# Glo Bob bobbers



## Pole Squeezer (Jun 21, 2008)

If anyone in this forum is looking for bobbers with the weighted pins inserted, here are 2 sites that sells in bulk. http://www.hookngun.com/cgi-bin/shop.pl/SID=1445900107.9982/page=product.html/product=35.
















http://shop.millerrodandgun.com/product.weighted-bobber-30-3074


----------



## c. j. stone (Sep 24, 2006)

Thanks for posting, I use those almost exclusively. I still have several of the originals in the small and large sizes. They used to be sold by the inventor who lived near Wft Lake. He sold them to local bait shops. They were referred to as "Heater" bobbers. Mogadore Bait sells them now but they are not quite the same(made in China) and the "quality" is Not good anymore, mostly the plugs have sharp "flash" edges and are now tapered slightly causing them to slip down on the line when casting-or constantly falling out completely! One fix is to scrap the mold flash off w/a knife before using, then wrap the line around the plug several times before inserting which gives a better grip. Those ARE great prices however-thanks again!


----------



## Pole Squeezer (Jun 21, 2008)

c. j. stone said:


> Thanks for posting, I use those almost exclusively. I still have several of the originals in the small and large sizes. They used to be sold by the inventor who lived near Wft Lake. He sold them to local bait shops. They were referred to as "Heater" bobbers. Mogadore Bait sells them now but they are not quite the same(made in China) and the "quality" is Not good anymore, mostly the plugs have sharp "flash" edges and are now tapered slightly causing them to slip down on the line when casting-or constantly falling out completely! One fix is to scrap the mold flash off w/a knife before using, then wrap the line around the plug several times before inserting which gives a better grip. Those ARE great prices however-thanks again!

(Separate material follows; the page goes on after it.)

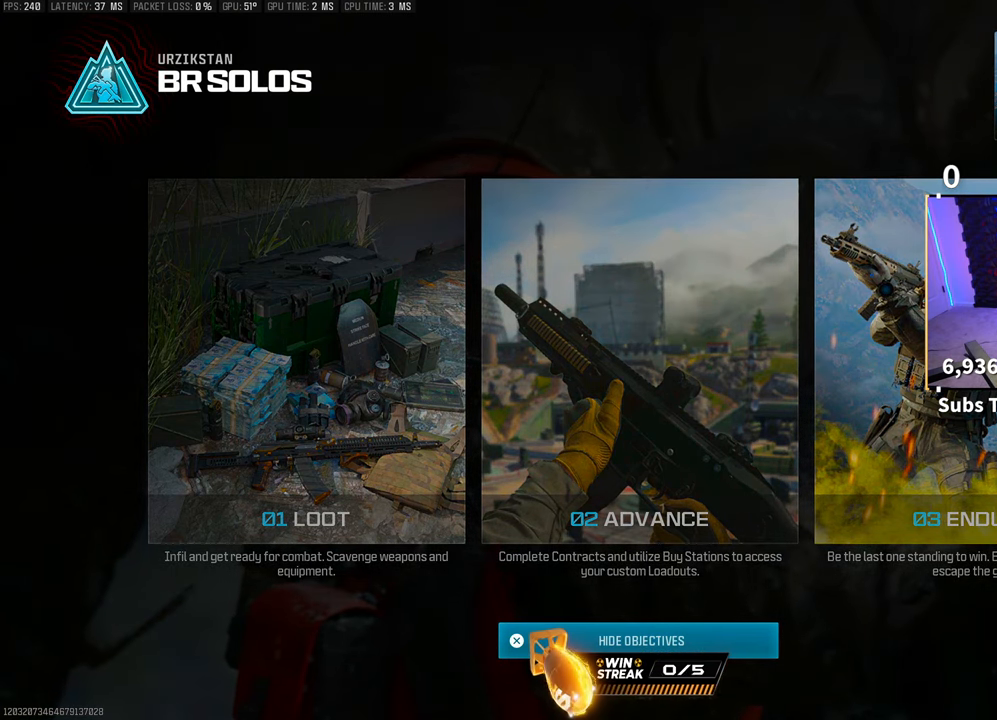
{"dt_ms": 500, "buttons": [], "left_stick": "center", "right_stick": "center", "events": []}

You're right, the quality is not the same, the bobber itself seems to be slightly smaller than the original design, I notice too that a 1/16 oz jig will pull the smaller size bobber completely under water, seemed like the original bobbers handled the weight better. I also scrape the lead weight, and wrap my line around the lead shaft to keep if from sliding off when casting.....Still manageable after a little tweaking though...


----------